Job item: In the entries below, identify every line with the string "bình" and copy it.

Task material:
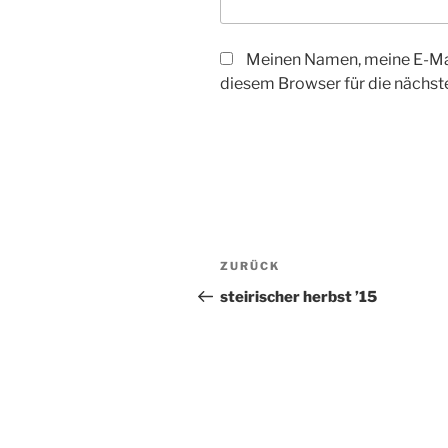
Meinen Namen, meine E-Mai
diesem Browser für die nächs
Beitrags-
Vorheriger
ZURÜCK
Navigation
Beitrag
steirischer herbst ’15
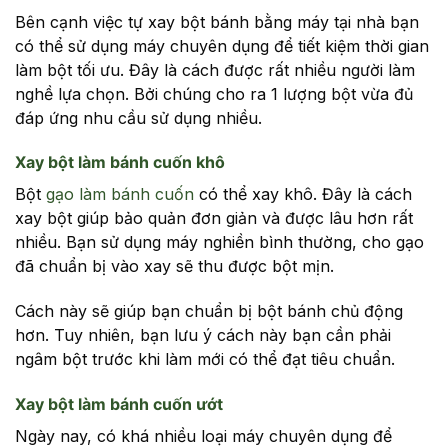
Bên cạnh việc tự xay bột bánh bằng máy tại nhà bạn
có thể sử dụng máy chuyên dụng để tiết kiệm thời gian
làm bột tối ưu. Đây là cách được rất nhiều người làm
nghề lựa chọn. Bởi chúng cho ra 1 lượng bột vừa đủ
đáp ứng nhu cầu sử dụng nhiều.
Xay bột làm bánh cuốn khô
Bột
gạo làm bánh cuốn
có thể xay khô. Đây là cách
xay bột giúp bảo quản đơn giản và được lâu hơn rất
nhiều. Bạn sử dụng máy nghiền bình thường, cho gạo
đã chuẩn bị vào xay sẽ thu được bột mịn.
Cách này sẽ giúp bạn chuẩn bị bột bánh chủ động
hơn. Tuy nhiên, bạn lưu ý cách này bạn cần phải
ngâm bột trước khi làm mới có thể đạt tiêu chuẩn.
Xay bột làm bánh cuốn ướt
Ngày nay, có khá nhiều loại máy chuyên dụng để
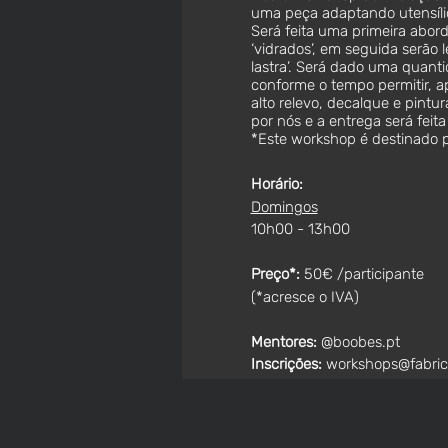
uma peça adaptando utensíli
Será feita uma primeira abord
‘vidrados’, em seguida serão 
lastra’. Será dado uma quant
conforme o tempo permitir, a
alto relevo, decalque e pint
por nós e a entrega será feit
*Este workshop é destinado p
Horário:
Domingos
10h00 - 13h00
Preço*:
50€ /participante
(*acresce o IVA)
Mentores:
@boobes.pt
Inscrições:
workshops@fabri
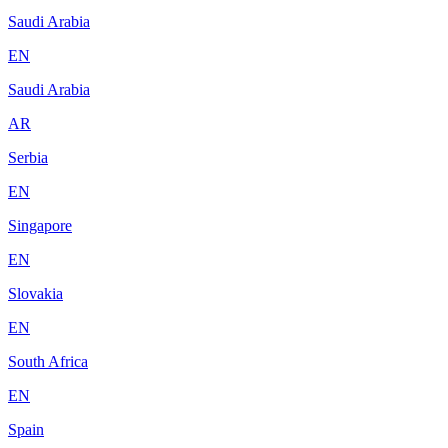
Saudi Arabia
EN
Saudi Arabia
AR
Serbia
EN
Singapore
EN
Slovakia
EN
South Africa
EN
Spain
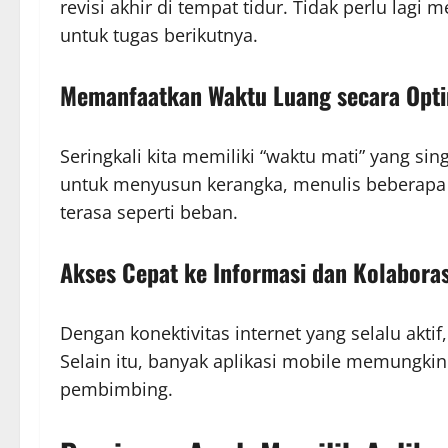
revisi akhir di tempat tidur. Tidak perlu lag
untuk tugas berikutnya.
Memanfaatkan Waktu Luang secara Opt
Seringkali kita memiliki “waktu mati” yang s
untuk menyusun kerangka, menulis beberapa pa
terasa seperti beban.
Akses Cepat ke Informasi dan Kolaboras
Dengan konektivitas internet yang selalu akti
Selain itu, banyak aplikasi mobile memungk
pembimbing.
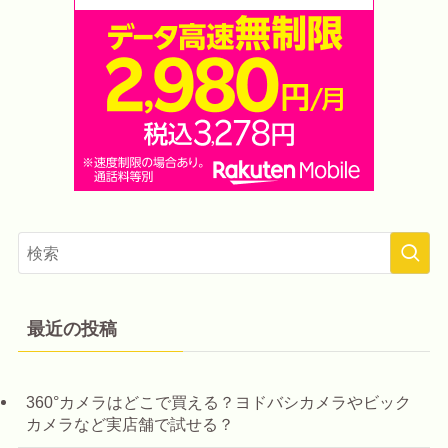
最近の投稿
360°カメラはどこで買える？ヨドバシカメラやビック
カメラなど実店舗で試せる？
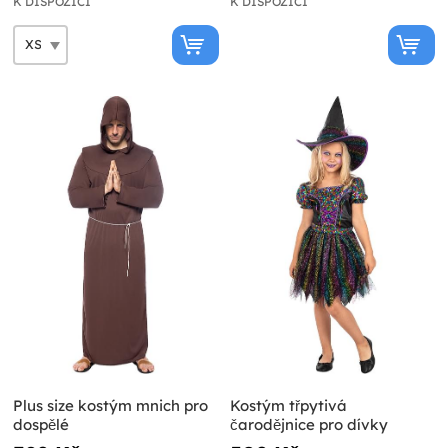
K DISPOZICI
K DISPOZICI
Plus size kostým mnich pro
Kostým třpytivá
dospělé
čarodějnice pro dívky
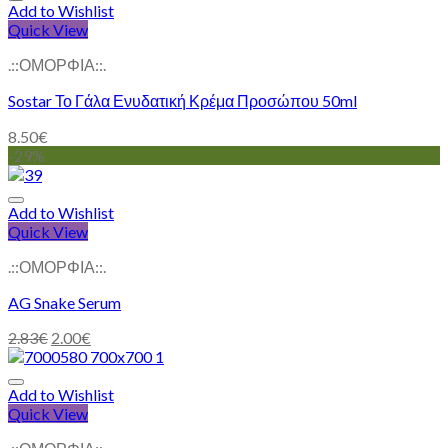
Add to Wishlist
Quick View
.::ΟΜΟΡΦΙΑ::.
Sostar Το Γάλα Ενυδατική Κρέμα Προσώπου 50ml
8.50
€
-29%
Add to Wishlist
Quick View
.::ΟΜΟΡΦΙΑ::.
AG Snake Serum
2.83
€
2.00
€
Add to Wishlist
Quick View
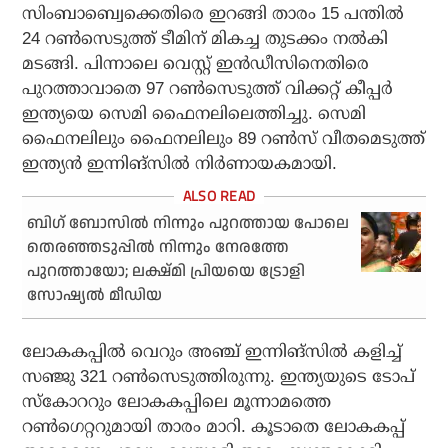
സിംബാബ്വെക്കെതിരെ ഇറങ്ങി താരം 15 പന്തില്‍
24 റണ്‍സെടുത്ത് ടീമിന് മികച്ച തുടക്കം നല്‍കി
മടങ്ങി. പിന്നാലെ വെസ്റ്റ് ഇന്‍ഡീസിനെതിരെ
പുറത്താവാതെ 97 റണ്‍സെടുത്ത് വിക്കറ്റ് കീപ്പര്‍
ഇന്ത്യയെ സെമി ഫൈനലിലെത്തിച്ചു. സെമി
ഫൈനലിലും ഫൈനലിലും 89 റണ്‍സ് വീതമെടുത്ത്
ഇന്ത്യന്‍ ഇന്നിങ്‌സില്‍ നിര്‍ണായകമായി.
ബിഗ് ബോസില്‍ നിന്നും പുറത്തായ പോലെ
തെരഞ്ഞടുപ്പില്‍ നിന്നും നേരത്തേ
പുറത്തായോ; ലക്ഷ്മി പ്രിയയെ ട്രോളി
സോഷ്യല്‍ മീഡിയ
ലോകകപ്പില്‍ വെറും അഞ്ച് ഇന്നിങ്‌സില്‍ കളിച്ച്
സഞ്ജു 321 റണ്‍സെടുത്തിരുന്നു. ഇന്ത്യയുടെ ടോപ്
സ്‌കോററും ലോകകപ്പിലെ മൂന്നാമത്തെ
റണ്‍ഗെറ്ററുമായി താരം മാറി. കൂടാതെ ലോകകപ്പ്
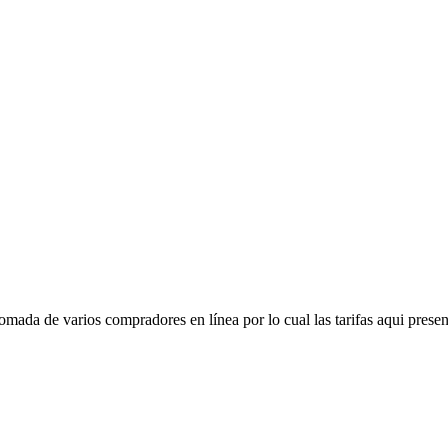
mada de varios compradores en línea por lo cual las tarifas aqui presen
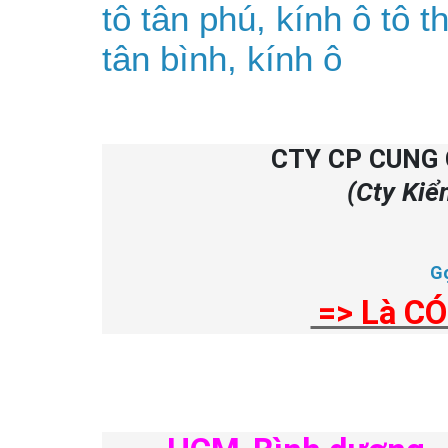
tô tân phú, kính ô tô t
tân bình, kính ô
CTY CP CUNG 
(Cty Kiể
G
=> Là CÓ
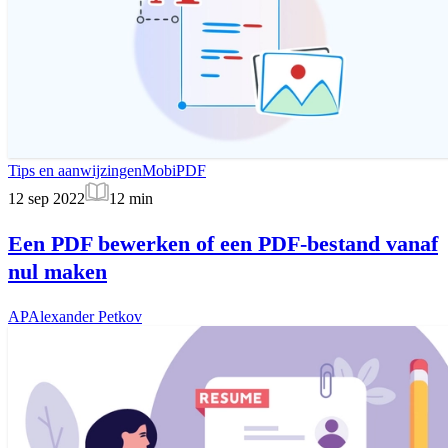
Tips en aanwijzingen
MobiPDF
12 sep 2022
12
min
Een PDF bewerken of een PDF-bestand vanaf
nul maken
AP
Alexander Petkov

Reply to the task:
nhiều. Bạn sử dụng máy nghiền bình thường, cho gạo
tân bình, kính ô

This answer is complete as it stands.